Apple Butter

20131008-132332.jpgApples are so abundant late September, early October.  Florrie and I had gone apple picking the weekend before and I had a bag filled with apples in my kitchen, looking questioningly at me. I like apples, but I’m not a big apple eater, preferring instead to bake them into lovely goodness.   Since my bag of apples was starting to languish – it was inevitable- I figured I would make something that requires 4lbs of apples.  Apple Butter!  I love me some apple butter. Its great on toast, pancakes, ice cream, mixed in to yogurt. It can take the place of jam in a range of food scenarios too.  I mixed a gorgeous combination of tart and sweet and crisp apples to make this batch of butter.  Honey Crisp, Jonah Gold, Cortland (the best baking apples in my opinion)  If you use a food mill don’t worry about peeling and coring. If you aren’t, peel and core before chucking into the pot.

I looked over some apple butter recipes before I decided what I would do.  I was shocked at the amount of sugar some of them called for.  4lbs apples:4 cups sugar. UGH. Gross. No.  These little beauties were already sweet, and I knew that once they had cooked down, condensed and caramelized they would be even sweeter.  I pared that measurement down to 1/2 cup.  I wanted the apples to really shine.

To Make:

4lbs apples (dealer’s choice)  quartered

1 cup water

1/2 cup sugar

1/8 tsp ground ginger

1/8 tsp ground clove

1/8 tsp ground all spice

jars to store the butter

Put quartered apples into a heavy bottomed pot with the water and cover. Simmer for 20 minutes until apples are cooked through and soft.   I was using the same pot to reduce the apples, so I poured the hot mixture into a big bowl so I could mill the apples directly into the pot.

Set your food mill, with the medium plate inserted over the pot and ladle in the apples, milling them to remove the seeds, cores and skins.  Discard solids.


Add spices and sugar to the apples, stir and simmer, uncovered over very low heat for about 90 minutes, stirring about every 15 minutes or so. You want the water to evaporate and the apples to condense and caramelize. Scrape the bottom to make sure you don’t get scorch marks.  You should notice the bottom getting lovely and dark and thick.  The overall texture will thicken over time and darken as the sugars in the apples begin to caramelize.

Its ‘done’ when you can drag the spoon along the bottom of the pot and the apple butter doesn’t immediately fill the gap back in.  You can now can the apple butter to keep it and give as gifts, or just fill up a container and pop it in the fridge. Un-canned apple butter will last at least two weeks in the fridge.

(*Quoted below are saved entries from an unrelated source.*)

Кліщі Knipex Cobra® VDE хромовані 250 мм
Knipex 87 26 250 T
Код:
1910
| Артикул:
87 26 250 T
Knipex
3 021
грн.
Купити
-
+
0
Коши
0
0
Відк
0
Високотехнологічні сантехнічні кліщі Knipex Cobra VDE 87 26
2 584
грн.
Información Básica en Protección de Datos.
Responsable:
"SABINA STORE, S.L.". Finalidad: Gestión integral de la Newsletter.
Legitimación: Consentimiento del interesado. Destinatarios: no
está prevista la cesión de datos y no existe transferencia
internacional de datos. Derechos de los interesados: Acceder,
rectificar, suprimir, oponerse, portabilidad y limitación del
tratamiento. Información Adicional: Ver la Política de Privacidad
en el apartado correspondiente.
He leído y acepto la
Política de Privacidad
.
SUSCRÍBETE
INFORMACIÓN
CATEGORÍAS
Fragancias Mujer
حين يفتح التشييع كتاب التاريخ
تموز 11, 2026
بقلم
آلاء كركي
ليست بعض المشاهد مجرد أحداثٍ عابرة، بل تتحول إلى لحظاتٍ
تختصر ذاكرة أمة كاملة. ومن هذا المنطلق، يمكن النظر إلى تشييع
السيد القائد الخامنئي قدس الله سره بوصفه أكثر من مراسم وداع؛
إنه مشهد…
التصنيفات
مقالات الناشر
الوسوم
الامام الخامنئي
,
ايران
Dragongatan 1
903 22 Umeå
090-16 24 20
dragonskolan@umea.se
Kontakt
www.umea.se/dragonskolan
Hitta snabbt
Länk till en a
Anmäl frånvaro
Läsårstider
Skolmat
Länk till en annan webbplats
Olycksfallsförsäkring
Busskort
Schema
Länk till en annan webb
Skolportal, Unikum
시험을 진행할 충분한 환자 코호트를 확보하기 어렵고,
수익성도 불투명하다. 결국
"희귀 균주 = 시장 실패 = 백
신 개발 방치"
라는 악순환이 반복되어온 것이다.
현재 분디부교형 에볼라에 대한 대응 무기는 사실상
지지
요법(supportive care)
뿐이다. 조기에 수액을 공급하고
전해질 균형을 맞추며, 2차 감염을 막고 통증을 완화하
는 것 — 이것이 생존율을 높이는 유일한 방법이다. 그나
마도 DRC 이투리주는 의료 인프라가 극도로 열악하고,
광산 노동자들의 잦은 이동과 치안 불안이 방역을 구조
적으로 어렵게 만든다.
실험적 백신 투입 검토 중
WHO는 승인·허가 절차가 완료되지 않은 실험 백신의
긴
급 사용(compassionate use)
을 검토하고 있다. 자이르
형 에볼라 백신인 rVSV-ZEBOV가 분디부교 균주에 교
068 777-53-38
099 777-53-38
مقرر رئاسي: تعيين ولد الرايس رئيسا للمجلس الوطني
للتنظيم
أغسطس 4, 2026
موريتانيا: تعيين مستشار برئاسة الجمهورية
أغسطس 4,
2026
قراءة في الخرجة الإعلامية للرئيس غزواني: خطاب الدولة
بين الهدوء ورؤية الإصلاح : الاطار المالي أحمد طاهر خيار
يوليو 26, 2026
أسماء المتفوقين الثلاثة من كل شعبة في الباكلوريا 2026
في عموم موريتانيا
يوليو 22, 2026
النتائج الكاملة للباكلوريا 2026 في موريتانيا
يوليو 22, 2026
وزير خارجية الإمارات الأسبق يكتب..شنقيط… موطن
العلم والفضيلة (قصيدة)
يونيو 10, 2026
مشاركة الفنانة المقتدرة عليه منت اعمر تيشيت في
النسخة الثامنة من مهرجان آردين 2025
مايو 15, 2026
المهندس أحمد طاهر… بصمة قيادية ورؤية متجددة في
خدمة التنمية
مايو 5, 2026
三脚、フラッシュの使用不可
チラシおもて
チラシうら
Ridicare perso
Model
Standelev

I know what you may be thinking… “Where’s the cinnamon?”  I find that its a common tendency to smother anything baked with apples in cinnamon.  I think that’s generally a bad idea. I find cinnamon cloying, overpowering and I wanted the apples to really shine with just a hint of spice to it.  I nearly always substitute all spice for cinnamon  and nearly always reduce the quantity as well.  I imagined some of these apple butter recipes coming out like cinnamon apple candy, and that thought didn’t make me happy.  No sir.

This batch of apple butter though, made me very happy! Its tangy, a little bit sweet, gently spiced and so so so apple-y. Its gorgeous! Coffee,toast, butter and apple butter for breakfast? Don’t mind if I do!